*** Opening of Data extracts ***

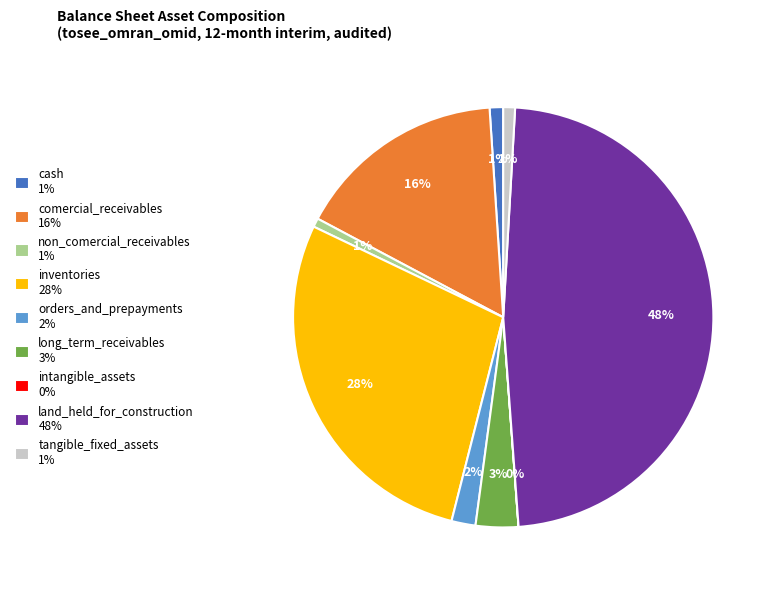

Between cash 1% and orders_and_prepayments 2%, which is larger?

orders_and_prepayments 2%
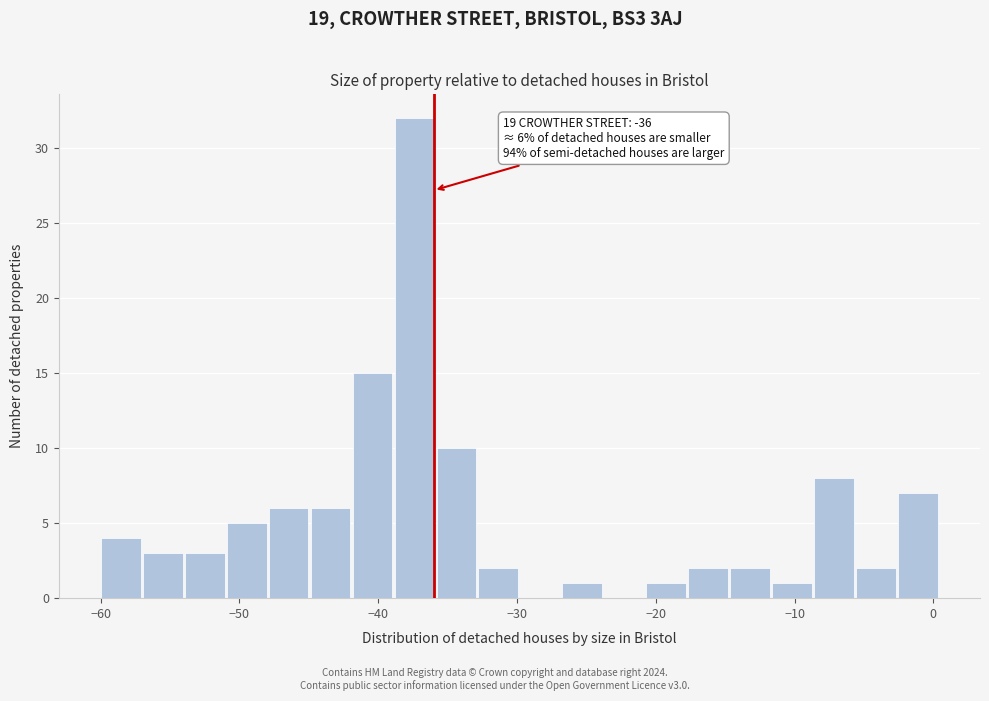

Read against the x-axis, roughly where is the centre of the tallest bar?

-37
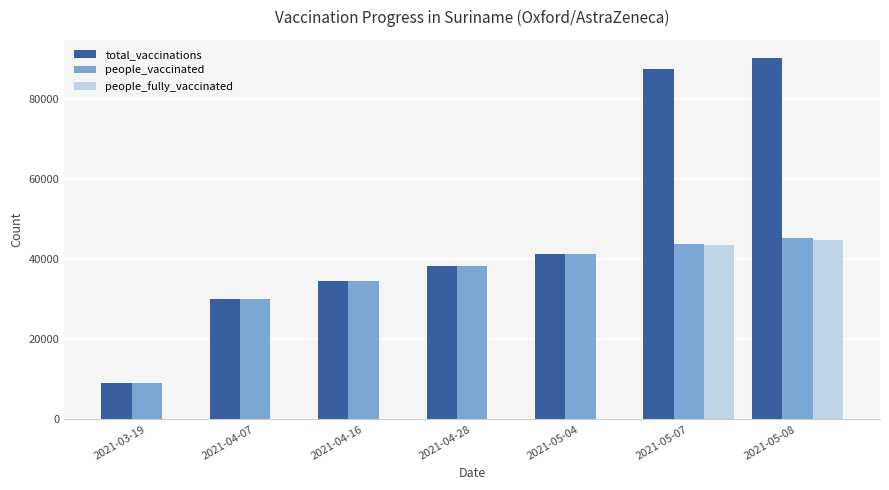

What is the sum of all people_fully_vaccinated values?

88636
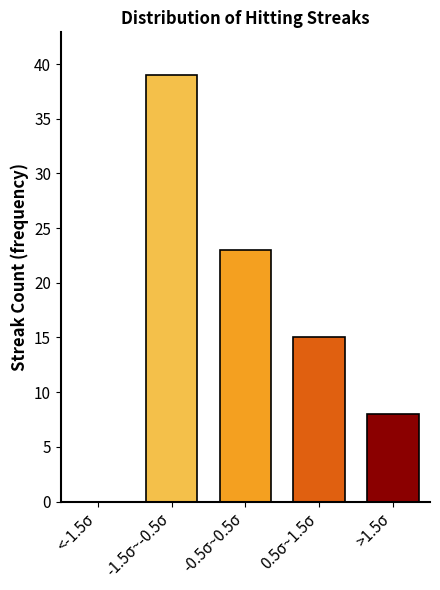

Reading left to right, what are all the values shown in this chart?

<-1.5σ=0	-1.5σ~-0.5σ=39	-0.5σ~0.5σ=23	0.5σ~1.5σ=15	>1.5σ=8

*** Close of Data extracts ***

## Exercise
Reproduce the data above word for word, leaving out the pictures.

## Answer
Between cash 1% and orders_and_prepayments 2%, which is larger?

orders_and_prepayments 2%

Read against the x-axis, roughly where is the centre of the tallest bar?

-37

What is the sum of all people_fully_vaccinated values?

88636

Reading left to right, what are all the values shown in this chart?

<-1.5σ=0	-1.5σ~-0.5σ=39	-0.5σ~0.5σ=23	0.5σ~1.5σ=15	>1.5σ=8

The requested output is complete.